Longtime Northbrook resident Ron Bernardi served with a key to the village
Sunset Foods employee Ron Bernardi, an 80-year-old, third-generation Italian American, is possibly the most popular person in Northbrook.
The village board officially added to his legend by giving him a "Key to the Village" Tuesday.
"The really, really cool thing about Northbrook is community, leadership and gratitude. And you embody all of that," Village President Kathryn Ciesla told Bernardi while presenting the key.
Ciesla's predecessor, Sandy Frum, and her husband, Carlos, were among a crowd that saluted Bernardi with a standing ovation before and after he accepted the key, the village's third awarded after Jesse Compher in 2022 and Judy Hughes this past March.
Sandy Frum now is president of the Rotary Club of Northbrook, and Carlos Frum a past president.
As a 40-year Rotarian, Bernardi embraces the service club's tenets so strongly he has its "4-Way Test" of proper conduct printed on the back of his business card for Sunset Foods, where he's worked for 64 years.
In 1966, Bernardi transferred from the Highland Park flagship store, founded in 1937, to Northbrook when "there were pheasant running around," he said.
"Service Above Self," Bernardi told the crowd at village hall, including Sunset Foods President and CEO John Cortesi sitting in the front row with the rest of the five-store chain's executive board.
"That's a motto that I always try to live by," Bernardi said.
Bernardi has served with the Northbrook Chamber of Commerce & Industry, the Northbrook Civic Foundation, the Northbrook Historical Society and the North Suburban YMCA. He has acted as an auctioneer in demand, helping raise stakes and money for charity.
He's a fixture at parades, festivals, open houses, driving his popcorn truck to events such as Illuminate Northbrook and Shermerfest, this year on Oct. 1.
"Ron Bernardi has been a pillar of this community and has helped so many people and served Northbrook for 60 years. Everyone knows who he is," said 45-year Northbrook resident Frank Karkazis of FGK Services, also a Rotarian. "We all know him as Mr. Northbrook and he's helped so many people. He gives so much of his time, and I don't know anyone else in Northbrook that has done more for this town."

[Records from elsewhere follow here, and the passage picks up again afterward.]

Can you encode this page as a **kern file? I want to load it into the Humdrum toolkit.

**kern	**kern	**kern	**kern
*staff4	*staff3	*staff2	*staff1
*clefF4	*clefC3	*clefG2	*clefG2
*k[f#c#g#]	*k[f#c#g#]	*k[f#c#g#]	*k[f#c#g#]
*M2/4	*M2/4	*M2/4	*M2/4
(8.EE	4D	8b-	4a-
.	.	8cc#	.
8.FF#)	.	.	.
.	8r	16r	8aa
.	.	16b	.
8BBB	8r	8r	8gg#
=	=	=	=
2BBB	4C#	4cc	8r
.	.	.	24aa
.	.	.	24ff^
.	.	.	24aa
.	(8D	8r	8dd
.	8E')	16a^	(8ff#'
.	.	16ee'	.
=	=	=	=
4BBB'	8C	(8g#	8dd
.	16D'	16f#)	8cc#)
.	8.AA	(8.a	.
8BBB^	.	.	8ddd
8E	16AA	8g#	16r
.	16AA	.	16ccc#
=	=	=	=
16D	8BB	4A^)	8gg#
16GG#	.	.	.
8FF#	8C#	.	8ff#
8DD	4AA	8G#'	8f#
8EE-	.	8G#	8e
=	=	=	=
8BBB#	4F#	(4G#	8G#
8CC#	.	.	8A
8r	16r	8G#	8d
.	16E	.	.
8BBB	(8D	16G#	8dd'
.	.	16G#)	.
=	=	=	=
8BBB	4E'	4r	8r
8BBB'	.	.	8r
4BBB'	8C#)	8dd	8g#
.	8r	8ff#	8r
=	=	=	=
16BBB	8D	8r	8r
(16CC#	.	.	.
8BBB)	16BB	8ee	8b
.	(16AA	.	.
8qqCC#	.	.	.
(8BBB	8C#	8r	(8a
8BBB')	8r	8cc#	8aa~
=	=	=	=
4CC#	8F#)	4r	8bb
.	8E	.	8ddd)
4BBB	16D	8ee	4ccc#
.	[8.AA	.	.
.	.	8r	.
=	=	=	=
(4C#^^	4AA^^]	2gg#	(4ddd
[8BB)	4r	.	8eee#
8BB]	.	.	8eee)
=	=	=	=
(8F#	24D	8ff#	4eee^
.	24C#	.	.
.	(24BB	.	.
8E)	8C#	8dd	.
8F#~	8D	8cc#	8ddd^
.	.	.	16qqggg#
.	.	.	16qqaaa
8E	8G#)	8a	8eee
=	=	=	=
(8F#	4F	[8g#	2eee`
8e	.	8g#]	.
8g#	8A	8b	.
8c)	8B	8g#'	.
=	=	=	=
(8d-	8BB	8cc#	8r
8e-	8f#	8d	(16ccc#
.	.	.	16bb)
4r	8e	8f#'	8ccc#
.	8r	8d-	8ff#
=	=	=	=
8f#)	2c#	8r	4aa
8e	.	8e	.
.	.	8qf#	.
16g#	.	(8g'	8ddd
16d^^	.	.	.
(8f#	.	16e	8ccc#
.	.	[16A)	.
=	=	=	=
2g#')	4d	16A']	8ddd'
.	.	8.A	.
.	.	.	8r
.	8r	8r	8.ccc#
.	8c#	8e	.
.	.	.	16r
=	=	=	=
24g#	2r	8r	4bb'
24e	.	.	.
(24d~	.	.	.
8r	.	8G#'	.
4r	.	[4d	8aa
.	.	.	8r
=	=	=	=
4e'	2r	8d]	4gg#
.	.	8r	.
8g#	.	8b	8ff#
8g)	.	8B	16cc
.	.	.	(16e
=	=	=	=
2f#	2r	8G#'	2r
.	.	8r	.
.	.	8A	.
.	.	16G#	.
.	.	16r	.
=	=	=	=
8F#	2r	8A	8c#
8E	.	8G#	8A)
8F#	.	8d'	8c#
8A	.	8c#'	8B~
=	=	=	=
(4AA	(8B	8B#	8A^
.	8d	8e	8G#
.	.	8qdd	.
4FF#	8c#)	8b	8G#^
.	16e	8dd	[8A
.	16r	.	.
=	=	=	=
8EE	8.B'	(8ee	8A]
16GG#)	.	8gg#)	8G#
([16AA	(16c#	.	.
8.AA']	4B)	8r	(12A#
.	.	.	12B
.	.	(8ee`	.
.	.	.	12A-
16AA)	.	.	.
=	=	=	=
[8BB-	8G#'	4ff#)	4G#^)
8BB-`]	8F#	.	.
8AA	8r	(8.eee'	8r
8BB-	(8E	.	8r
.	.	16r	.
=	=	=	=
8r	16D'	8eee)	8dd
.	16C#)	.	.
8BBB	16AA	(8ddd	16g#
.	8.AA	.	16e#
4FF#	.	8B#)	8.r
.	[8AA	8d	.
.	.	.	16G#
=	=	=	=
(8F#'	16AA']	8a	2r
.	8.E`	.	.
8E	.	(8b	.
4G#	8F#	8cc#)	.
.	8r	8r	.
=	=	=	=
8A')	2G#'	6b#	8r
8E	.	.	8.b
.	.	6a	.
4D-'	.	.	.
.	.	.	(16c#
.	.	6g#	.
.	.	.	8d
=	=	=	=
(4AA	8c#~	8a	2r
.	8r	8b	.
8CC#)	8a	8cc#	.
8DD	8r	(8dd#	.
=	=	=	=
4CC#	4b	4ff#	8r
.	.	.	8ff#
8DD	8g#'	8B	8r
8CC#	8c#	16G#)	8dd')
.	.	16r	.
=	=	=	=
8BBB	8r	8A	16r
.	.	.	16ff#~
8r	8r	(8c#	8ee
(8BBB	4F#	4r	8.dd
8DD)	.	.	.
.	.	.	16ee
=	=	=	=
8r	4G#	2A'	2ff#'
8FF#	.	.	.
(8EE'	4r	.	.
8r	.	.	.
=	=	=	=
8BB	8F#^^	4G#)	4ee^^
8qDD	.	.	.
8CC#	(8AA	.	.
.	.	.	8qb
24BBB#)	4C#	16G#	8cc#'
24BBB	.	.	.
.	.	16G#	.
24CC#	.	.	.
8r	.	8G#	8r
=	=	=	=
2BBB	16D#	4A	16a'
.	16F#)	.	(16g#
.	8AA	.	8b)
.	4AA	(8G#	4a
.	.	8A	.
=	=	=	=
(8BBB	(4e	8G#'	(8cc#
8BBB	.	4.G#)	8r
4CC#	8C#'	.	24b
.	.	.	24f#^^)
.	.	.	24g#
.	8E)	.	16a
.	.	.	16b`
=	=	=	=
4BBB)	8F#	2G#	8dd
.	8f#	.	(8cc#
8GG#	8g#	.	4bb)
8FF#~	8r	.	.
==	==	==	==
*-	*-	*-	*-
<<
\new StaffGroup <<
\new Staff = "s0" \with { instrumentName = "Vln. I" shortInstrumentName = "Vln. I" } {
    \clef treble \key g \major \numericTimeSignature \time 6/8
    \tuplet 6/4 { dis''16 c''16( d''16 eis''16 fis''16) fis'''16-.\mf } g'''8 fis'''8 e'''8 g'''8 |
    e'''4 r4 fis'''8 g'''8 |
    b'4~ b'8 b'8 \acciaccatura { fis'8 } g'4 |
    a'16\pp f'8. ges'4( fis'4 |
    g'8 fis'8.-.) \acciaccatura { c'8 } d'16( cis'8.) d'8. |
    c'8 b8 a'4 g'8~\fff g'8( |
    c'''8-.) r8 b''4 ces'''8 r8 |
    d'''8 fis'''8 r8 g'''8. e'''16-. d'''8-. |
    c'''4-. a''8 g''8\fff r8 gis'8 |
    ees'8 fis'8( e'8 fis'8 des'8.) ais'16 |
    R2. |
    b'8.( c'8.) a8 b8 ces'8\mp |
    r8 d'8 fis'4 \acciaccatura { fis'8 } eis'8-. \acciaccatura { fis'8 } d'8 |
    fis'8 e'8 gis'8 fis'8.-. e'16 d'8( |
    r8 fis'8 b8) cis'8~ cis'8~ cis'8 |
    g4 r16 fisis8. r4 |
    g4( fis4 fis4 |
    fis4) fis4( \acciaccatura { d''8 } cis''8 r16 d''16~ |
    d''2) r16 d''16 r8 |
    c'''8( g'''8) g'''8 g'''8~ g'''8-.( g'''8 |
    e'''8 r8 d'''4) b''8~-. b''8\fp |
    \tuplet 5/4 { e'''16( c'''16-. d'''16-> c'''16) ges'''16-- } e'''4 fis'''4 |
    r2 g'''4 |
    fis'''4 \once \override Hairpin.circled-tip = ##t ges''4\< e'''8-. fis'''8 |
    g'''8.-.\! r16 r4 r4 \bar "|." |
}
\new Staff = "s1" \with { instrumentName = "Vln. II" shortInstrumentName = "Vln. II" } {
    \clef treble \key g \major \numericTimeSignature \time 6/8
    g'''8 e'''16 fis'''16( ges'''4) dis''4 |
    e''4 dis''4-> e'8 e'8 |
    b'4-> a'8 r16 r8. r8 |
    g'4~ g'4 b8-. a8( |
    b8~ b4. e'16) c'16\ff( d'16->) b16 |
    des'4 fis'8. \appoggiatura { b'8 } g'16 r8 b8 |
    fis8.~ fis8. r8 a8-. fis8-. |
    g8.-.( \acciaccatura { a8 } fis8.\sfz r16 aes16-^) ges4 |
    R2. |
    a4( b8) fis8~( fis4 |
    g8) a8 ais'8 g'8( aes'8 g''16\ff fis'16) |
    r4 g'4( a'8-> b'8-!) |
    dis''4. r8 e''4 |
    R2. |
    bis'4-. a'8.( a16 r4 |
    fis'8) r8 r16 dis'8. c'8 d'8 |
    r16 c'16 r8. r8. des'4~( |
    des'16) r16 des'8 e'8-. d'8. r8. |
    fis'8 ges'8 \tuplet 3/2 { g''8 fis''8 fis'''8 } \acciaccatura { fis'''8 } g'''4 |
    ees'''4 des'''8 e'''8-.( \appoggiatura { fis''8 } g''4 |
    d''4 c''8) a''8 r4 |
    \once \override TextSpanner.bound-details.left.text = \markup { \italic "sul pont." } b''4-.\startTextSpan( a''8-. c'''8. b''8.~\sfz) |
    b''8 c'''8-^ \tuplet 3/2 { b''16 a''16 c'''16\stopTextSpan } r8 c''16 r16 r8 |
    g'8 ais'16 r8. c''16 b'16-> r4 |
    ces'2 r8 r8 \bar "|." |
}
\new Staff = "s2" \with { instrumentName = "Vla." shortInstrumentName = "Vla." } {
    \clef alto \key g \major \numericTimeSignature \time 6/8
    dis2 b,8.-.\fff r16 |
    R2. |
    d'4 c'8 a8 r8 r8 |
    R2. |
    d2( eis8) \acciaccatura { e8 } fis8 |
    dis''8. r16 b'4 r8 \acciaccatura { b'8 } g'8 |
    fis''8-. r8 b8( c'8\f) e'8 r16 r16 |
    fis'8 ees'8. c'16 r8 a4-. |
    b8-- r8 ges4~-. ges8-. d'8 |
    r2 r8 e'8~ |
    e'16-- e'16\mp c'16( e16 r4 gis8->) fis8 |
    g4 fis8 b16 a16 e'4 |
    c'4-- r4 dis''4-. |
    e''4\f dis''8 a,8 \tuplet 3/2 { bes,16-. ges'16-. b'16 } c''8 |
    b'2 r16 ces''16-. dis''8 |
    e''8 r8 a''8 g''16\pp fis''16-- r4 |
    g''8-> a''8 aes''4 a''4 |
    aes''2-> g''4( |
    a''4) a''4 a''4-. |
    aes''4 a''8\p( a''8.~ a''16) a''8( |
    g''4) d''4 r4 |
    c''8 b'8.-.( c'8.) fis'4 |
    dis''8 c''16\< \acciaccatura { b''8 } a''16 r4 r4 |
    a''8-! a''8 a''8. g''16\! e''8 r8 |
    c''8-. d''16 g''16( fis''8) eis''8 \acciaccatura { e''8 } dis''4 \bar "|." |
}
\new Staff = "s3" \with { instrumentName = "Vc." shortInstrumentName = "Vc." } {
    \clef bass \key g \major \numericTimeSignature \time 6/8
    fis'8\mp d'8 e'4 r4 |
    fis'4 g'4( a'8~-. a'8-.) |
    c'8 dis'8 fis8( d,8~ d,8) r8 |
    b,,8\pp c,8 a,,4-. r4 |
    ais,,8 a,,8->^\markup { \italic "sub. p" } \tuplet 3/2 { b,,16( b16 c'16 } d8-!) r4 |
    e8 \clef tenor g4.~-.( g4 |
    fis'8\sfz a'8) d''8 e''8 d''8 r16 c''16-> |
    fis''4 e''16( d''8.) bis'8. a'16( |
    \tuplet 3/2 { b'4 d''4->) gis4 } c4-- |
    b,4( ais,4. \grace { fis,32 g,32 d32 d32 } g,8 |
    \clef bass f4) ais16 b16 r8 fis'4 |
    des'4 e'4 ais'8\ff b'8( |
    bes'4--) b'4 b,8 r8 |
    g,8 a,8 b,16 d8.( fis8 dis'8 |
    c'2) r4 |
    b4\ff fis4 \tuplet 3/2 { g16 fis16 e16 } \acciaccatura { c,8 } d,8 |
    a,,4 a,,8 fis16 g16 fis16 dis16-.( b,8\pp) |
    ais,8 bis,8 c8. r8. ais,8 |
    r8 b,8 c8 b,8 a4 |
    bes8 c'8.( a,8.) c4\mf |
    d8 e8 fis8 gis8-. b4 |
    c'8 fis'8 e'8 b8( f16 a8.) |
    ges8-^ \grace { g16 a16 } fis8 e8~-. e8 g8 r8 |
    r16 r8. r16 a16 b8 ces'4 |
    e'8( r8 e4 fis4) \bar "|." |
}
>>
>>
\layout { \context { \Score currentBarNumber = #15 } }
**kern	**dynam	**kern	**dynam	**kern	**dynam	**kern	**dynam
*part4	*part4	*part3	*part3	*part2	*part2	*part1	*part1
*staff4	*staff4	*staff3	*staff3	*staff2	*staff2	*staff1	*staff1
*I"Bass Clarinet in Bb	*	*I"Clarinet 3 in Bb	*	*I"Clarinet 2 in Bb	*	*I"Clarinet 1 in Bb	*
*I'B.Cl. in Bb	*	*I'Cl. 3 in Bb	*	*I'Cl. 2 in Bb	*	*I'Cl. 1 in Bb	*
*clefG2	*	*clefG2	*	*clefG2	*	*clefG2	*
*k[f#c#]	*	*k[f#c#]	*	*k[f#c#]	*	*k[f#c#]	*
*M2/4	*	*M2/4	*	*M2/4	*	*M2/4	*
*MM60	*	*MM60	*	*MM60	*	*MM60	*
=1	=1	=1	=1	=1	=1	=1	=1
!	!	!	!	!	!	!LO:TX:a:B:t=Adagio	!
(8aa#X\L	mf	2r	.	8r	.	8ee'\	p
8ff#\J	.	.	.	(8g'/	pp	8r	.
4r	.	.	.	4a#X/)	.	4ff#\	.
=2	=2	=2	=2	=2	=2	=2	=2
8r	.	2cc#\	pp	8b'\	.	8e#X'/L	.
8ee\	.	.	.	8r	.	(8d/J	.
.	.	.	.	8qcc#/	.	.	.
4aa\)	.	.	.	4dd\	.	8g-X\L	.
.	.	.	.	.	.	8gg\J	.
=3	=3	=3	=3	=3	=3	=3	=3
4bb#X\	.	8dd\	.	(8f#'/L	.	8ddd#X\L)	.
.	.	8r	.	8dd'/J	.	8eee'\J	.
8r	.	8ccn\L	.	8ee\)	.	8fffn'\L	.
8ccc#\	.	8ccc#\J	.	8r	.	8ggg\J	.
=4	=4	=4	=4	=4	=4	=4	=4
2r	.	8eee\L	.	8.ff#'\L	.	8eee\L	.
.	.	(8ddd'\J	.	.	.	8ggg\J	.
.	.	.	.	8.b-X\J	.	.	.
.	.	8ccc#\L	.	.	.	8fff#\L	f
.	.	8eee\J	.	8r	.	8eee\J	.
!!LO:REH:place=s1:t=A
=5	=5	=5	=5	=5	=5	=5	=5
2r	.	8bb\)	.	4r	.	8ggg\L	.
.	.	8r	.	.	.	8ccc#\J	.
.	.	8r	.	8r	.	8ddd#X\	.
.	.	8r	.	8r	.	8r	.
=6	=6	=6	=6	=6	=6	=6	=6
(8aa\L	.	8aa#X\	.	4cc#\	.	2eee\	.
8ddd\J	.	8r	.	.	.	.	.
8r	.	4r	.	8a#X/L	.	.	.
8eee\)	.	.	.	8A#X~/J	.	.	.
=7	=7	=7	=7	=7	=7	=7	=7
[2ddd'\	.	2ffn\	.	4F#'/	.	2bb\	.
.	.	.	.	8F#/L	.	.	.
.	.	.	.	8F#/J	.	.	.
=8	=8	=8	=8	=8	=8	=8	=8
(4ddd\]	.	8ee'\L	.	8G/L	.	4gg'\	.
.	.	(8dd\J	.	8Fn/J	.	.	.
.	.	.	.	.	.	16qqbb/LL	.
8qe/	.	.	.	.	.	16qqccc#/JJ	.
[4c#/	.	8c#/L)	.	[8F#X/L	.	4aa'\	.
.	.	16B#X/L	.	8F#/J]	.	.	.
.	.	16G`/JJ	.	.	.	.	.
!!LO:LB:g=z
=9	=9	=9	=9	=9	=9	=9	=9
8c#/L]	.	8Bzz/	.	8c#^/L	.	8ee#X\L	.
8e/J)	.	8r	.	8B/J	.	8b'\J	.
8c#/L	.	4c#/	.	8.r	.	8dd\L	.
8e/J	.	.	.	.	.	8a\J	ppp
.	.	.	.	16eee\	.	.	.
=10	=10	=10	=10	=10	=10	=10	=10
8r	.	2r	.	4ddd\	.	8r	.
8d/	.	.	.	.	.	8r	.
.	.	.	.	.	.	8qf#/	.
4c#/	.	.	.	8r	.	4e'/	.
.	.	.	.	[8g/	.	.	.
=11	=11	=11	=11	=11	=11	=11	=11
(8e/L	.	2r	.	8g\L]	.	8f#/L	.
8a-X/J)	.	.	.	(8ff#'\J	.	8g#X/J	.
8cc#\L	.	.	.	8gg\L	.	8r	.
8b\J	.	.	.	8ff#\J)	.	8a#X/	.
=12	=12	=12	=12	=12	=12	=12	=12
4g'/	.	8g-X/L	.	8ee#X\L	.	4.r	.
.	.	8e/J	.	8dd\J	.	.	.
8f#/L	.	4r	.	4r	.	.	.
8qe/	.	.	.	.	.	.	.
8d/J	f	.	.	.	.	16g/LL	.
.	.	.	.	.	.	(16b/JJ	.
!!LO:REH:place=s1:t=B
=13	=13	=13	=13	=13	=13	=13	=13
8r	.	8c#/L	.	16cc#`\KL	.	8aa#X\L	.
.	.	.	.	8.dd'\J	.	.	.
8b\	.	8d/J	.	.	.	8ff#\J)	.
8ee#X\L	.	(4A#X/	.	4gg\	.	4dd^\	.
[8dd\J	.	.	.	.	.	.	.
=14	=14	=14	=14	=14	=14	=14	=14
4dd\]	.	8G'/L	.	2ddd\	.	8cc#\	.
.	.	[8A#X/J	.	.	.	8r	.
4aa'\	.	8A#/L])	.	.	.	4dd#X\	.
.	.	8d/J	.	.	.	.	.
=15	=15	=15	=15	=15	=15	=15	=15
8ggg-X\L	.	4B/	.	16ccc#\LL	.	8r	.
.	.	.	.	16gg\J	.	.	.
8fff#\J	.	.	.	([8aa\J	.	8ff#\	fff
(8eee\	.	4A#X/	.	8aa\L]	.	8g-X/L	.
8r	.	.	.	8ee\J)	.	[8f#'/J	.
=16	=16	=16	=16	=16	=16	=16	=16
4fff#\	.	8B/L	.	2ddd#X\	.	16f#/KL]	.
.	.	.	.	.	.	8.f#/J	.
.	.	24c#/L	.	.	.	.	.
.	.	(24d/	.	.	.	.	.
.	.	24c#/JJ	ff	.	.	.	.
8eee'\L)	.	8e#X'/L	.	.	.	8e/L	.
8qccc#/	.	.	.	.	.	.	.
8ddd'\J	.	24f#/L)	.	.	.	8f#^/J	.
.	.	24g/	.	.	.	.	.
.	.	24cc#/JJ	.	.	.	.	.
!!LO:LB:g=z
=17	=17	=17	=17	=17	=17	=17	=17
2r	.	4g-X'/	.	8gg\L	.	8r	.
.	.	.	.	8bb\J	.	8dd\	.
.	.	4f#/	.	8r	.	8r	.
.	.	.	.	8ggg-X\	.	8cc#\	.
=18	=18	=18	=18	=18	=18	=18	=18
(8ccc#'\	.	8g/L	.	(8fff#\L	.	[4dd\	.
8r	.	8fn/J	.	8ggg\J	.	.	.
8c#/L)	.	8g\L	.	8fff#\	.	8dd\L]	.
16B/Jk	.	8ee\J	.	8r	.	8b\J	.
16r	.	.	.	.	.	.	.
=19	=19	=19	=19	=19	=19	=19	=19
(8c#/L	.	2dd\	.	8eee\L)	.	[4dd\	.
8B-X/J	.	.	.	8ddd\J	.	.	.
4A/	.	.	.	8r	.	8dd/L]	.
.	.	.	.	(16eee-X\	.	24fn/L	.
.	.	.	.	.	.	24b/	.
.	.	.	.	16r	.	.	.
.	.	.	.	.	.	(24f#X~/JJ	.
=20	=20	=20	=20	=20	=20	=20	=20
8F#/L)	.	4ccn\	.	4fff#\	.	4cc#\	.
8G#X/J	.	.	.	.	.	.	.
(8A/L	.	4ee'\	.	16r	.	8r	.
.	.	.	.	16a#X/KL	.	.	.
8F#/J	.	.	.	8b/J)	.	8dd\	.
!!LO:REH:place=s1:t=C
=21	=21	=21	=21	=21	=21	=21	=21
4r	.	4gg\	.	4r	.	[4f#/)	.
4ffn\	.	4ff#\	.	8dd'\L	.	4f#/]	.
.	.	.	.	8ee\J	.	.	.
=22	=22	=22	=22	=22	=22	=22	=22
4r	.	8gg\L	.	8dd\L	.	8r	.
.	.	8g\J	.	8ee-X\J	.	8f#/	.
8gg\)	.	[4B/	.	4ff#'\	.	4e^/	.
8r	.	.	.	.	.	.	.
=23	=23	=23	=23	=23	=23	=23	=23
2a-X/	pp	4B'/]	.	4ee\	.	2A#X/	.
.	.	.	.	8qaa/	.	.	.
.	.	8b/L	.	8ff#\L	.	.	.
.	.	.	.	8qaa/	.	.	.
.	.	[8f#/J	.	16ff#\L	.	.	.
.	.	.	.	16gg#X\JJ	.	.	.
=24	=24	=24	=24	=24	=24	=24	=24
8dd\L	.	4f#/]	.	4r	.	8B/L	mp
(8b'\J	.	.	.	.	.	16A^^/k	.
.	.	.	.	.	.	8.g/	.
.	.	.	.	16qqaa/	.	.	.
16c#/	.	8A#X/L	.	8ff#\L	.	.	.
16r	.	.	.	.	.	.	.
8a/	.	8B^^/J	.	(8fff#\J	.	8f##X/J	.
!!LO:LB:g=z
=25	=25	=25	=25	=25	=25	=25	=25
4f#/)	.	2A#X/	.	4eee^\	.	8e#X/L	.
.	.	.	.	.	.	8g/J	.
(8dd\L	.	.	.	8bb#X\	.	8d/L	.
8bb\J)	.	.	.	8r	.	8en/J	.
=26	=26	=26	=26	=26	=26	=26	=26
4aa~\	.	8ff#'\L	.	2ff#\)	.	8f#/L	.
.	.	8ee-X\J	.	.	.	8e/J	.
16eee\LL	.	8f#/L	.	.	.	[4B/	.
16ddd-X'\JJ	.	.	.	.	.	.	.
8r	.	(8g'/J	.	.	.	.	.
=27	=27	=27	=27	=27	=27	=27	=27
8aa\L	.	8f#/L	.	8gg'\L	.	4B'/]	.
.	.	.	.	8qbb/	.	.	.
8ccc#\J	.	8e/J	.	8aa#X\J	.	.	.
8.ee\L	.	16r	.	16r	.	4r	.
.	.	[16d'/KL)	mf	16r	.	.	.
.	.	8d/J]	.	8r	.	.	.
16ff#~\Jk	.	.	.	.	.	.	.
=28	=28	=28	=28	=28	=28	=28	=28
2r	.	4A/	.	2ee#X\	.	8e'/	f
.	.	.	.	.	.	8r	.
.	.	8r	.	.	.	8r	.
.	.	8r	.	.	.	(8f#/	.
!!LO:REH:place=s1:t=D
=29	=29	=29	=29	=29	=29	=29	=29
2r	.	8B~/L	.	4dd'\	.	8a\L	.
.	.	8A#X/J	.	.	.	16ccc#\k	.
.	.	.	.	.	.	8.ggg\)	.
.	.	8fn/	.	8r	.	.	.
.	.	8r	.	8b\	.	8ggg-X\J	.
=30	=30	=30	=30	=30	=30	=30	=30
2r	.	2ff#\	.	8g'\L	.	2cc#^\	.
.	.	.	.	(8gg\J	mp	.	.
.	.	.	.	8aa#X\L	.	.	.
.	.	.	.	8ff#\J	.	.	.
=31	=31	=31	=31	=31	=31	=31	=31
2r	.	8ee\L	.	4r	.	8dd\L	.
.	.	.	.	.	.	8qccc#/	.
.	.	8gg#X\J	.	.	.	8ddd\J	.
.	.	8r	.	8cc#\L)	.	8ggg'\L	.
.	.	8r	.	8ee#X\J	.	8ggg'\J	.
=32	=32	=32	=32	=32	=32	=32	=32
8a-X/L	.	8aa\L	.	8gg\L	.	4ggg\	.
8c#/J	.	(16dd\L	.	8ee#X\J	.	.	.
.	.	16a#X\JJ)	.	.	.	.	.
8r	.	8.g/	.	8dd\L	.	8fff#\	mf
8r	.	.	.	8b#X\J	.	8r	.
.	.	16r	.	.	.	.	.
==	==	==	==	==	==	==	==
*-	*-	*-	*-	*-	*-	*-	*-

Fellow Rotarian Kathi Quinn, executive director of the Northbrook Chamber of Commerce & Industry, said Bernardi "is probably the best human that anyone could ever meet. He is such a wonderful person who cares so much about other people."
"'Service Above Self' is not only his motto, it's his way of life and he believes that giving service, helping other people, other organizations, is the way that keeps him young and happy," she added.
Bernardi said he saw the "hard work and self-sacrifice" of his grandparents, who came to the United States from Italy in 1910.
"I want to serve others and make a difference in the lives of others," Bernardi said. "For a happy life," he said, "two questions: "What's your God-given gift, and who are you going to give it to?"
The former Sunset Foods manager and now a community service representative, Bernardi still works five days a week, and has the physique and vigor of a man half his age.
"For me, and in general, I think retirement can be detrimental to your life span, to be honest," he said. "If you have an opportunity to serve and keep going, just keep going. That's who I am, and I don't feel like I'm an octogenarian. I've got too much to do and not enough time.
"But I guess the bottom line is how am I going to serve, and I think that's what life's about. Think about it - in our world, if everybody was serving everybody else, wouldn't it be a better world?"